ST. PETERSBURG, Florida -- When it comes to alternative energy, Pinellas Park's PolyPack Inc. is ahead of the curve. The manufacturer of shrink wrap machines was racking up a hefty power bill before they decided to line the plant's roof with solar panels.
"Basically, we wanted to go green and number 2 we wanted to shave our electric bill," said Ed James, PolyPack's electrical engineering manager.
As a result, the company is saving big.
Now, U.S. Representative Kathy Castor (D-Tampa) and State Representative Dwight Dudley (D-St. Petersburg) are teaming up proposing new legislation hoping to encourage other companies to invest in solar.
"Thirty states right now have renewable energy standards and goals, Florida does not," said Rep. Castor at a joint news conference Friday morning in St. Petersburg.
Castor and Dudley want Florida to deregulate renewable energy meaning companies or even individuals could theoretically sell excess solar power to their neighbors.
"We're not just appealing to Republicans or Democrats. It's not a red or a blue issue... it's a green issue," said State Rep. Dudley.
A spokesperson for Duke Energy says while the company supports investment in solar energy, it fears deregulation could be problematic in Florida, potentially destabilizing the price of electricity.
Representative Dudley also wants to level the playing field when it comes to big electric utilities like Duke Energy by proposing a repeal of the state's advance recovery fee which allowed Duke to charge billions up front to replace their Crystal River Nuclear Plant, plans that never materialized.
"The hard-working Floridians that are paying for power, don't want to be investors. They just want to have electricity," said Dudley.
Sterling Ivy of Duke Energy says the company understands why advance recovery fees are a tough sell given the current circumstances. He says the loss of revenue would put an immediate end to any plans for future nuclear power plants in Florida.
Back at PolyPack, where solar energy is key, company representatives say it's all about the bottom line.
"I'm paying about a third of what I was paying before," said James.
The solar panels are expected to pay for themselves in just five to six years.

-- Record set --
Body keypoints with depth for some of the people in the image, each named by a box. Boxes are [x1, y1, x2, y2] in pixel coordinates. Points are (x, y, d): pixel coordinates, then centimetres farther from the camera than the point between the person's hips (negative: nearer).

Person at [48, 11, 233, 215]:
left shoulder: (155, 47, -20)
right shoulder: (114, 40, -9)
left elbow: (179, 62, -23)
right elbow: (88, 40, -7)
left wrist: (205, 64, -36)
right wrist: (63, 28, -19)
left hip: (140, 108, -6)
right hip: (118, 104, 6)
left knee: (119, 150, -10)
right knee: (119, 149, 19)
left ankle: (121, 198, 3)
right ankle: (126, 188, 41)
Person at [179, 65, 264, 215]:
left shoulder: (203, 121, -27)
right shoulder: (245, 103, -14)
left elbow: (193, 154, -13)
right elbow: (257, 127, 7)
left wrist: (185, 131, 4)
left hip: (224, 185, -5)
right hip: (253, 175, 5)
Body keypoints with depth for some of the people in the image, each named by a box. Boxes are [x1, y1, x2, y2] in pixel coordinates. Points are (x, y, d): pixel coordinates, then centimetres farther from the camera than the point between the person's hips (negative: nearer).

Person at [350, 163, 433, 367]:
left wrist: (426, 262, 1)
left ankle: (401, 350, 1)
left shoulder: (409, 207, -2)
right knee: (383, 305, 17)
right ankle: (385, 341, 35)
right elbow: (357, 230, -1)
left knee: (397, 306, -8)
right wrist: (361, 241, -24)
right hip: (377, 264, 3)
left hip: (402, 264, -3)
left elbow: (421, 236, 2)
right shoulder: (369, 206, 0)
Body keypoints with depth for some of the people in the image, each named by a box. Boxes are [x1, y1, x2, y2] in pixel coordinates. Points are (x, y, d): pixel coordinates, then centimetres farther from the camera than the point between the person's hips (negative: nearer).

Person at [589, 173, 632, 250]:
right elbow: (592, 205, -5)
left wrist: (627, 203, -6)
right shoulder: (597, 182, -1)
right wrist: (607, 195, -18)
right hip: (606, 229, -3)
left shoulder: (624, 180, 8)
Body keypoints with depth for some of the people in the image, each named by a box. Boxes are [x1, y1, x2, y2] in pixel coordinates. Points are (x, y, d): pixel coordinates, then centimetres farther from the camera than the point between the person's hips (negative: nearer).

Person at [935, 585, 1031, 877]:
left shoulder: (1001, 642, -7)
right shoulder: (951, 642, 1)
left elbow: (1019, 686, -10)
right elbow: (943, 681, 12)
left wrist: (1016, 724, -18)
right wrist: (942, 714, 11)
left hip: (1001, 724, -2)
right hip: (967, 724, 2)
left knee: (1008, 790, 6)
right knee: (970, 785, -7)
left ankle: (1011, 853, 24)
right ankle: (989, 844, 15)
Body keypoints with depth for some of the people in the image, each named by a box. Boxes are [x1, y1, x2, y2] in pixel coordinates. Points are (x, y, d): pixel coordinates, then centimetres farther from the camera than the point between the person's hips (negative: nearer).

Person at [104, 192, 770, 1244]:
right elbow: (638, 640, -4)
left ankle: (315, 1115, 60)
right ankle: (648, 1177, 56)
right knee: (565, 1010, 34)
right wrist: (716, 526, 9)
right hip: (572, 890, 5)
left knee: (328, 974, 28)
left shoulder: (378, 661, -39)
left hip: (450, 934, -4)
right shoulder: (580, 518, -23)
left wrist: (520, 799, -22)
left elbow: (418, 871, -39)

-- Task requirements --
According to the news story about PolyPack's solar panels, how many years should the panels take to pay for themselves?

-- Expected answer --
Five to six years.